I am Yoshiko Kurisaki, Japanese, executive consultant specializing in cross-cultural management between Europe and Japan. Being based in Geneva, I travel between Europe and Japan. Culture may be a stop factor in business. That said, if you go beyond that, culture is a vaIuable source of inspirations and innovation. I help European businesses to turn cultural barriers to innovation.   栗崎由子(くりさき よしこ)、ダイバーシティ マネジメント コンサルタント。二十余年間欧州の国際ビジネスのまっただ中で仕事をしてきました。その経験を生かし、日欧企業むけにビジネスにひそむ異文化間コミュニケーションギャップを解消し、国籍、文化、性別など人々の違いを資源に変えることのできるマインドセットを育てるための研修やコンサルティングを行なっています。文化の違いは”面倒なこと”ではなく新しい価値を生み出す源泉です。日本人の良さを国際ビジネスに生かしながら、違いを資源に変えて価値を創造しましょう。ジュネーブ在住で、日本とスイスを往復しています。

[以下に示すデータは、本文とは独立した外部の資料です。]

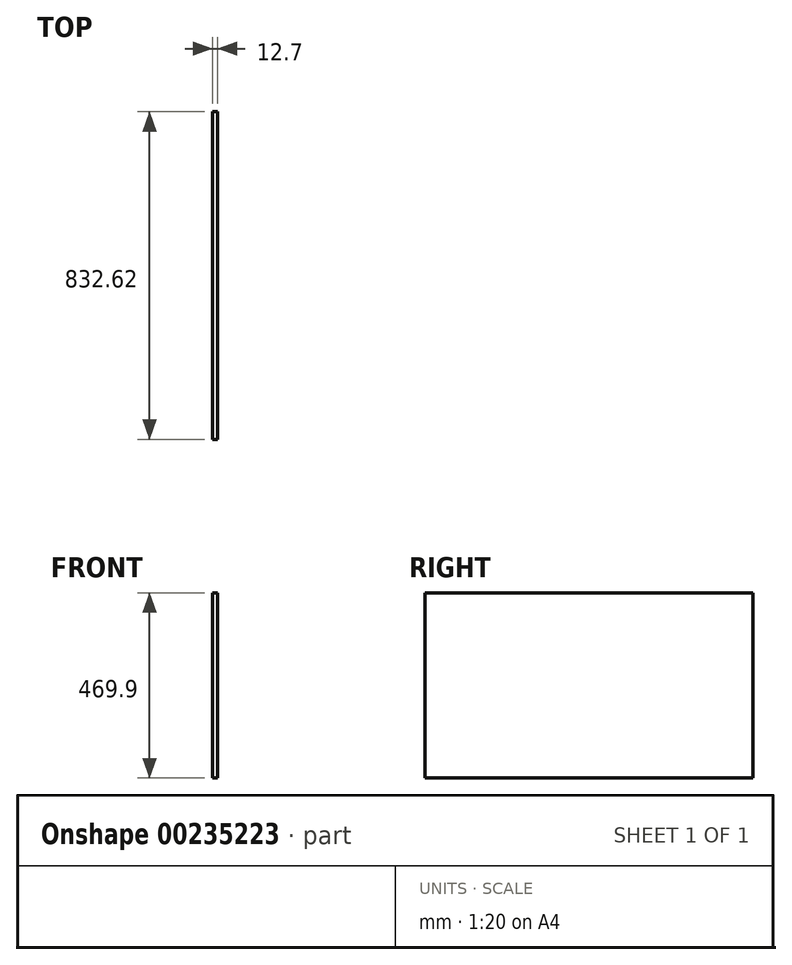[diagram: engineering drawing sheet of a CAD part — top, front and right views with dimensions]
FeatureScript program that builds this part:
annotation { "Feature Type Name" : "Feature", "Feature Type Description" : "" }
export const myFeature = defineFeature(function(context is Context, id is Id, definition is map)
    precondition{}
    {
        {
            var Q0;
            Q0=qCreatedBy(makeId("Right.planeOp"),FACE);
            var sketch = newSketch(context, id + "F0", { "sketchPlane" : qUnion([Q0])});
            skLineSegment(sketch, "E0.bottom", {"start": v(-416.3, 234.95) * mm, "end": v(416.3, 234.95) * mm});
            skLineSegment(sketch, "E0.top", {"start": v(-416.3, -234.95) * mm, "end": v(416.3, -234.95) * mm});
            skLineSegment(sketch, "E0.left", {"start": v(-416.3, 234.95) * mm, "end": v(-416.3, -234.95) * mm});
            skLineSegment(sketch, "E0.right", {"start": v(416.3, 234.95) * mm, "end": v(416.3, -234.95) * mm});
            skSolve(sketch);
        }
        {
            var Q0;
            Q0=makeQuery(id+"F0.imprint","IMPRINT",FACE,{"disambiguationData":[TD([[makeQuery(id+"F0.imprint","IMPRINT",EDGE,{"derivedFrom":sQuery(id+"F0.wireOp",EDGE,"E0.bottom")}),-1.0]])]});
            extrude(context, id + "F1", {"entities" : qUnion([Q0]), "depth" : 12.7 * mm});
        }
    });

“「ボクが居眠りしてました。」でもあやまらない。ヨーロッパ人を読み解く” への 2 件のフィードバック

  1. 栗崎さん、大変でしたね。物理的ダメージは保険会社に頼むとして、心理的ダメージからの回復を祈ります。

    実は逆の経験があります。長時間炎天下、まったく動かない渋滞に入ってしまい、注意力散漫になっていて、ちょっと動いた時に前の車にぶつかってしまったのです。お互い時速5キロもありませんでしたから、幸いよく見れば傷がある、という程度の小さな事故でした。車をおりて傷を確認し、まず「Sorry aout this」という言葉が口から出ました。それに対し、オランダ人の相手は、「へ?ソーリーって?何で?」という対応でした。その次に、車を脇にとめて事故報告書を書こう、と言ったら、「そうそう、そうこなくっちゃ」という感じ。わたしが後ろから衝突したのだから、非はわたしにあることは確かで、双方の保険会社が処理してくれる、というストレス度の低い事故でしたが、起こってしまったこと、迷惑をかけたこと、不注意だったこと、などに条件反射のようにまずはソーリーと言う日本人のわたし。在欧30年にして、今なお異文化世界に住んでいる、と思い出さされた出来事でした。

    1. 加藤さん、
      私が同じ立場だったらどうするかと考えてみました。
      きっと反射的に、まず謝ると思います。この場合追突ですから、100%私の非ですものね。
      いまだに異文化に住んでいるという、加藤さんの実感もよくわかります!私も在欧28年、芯から日本人なんですね。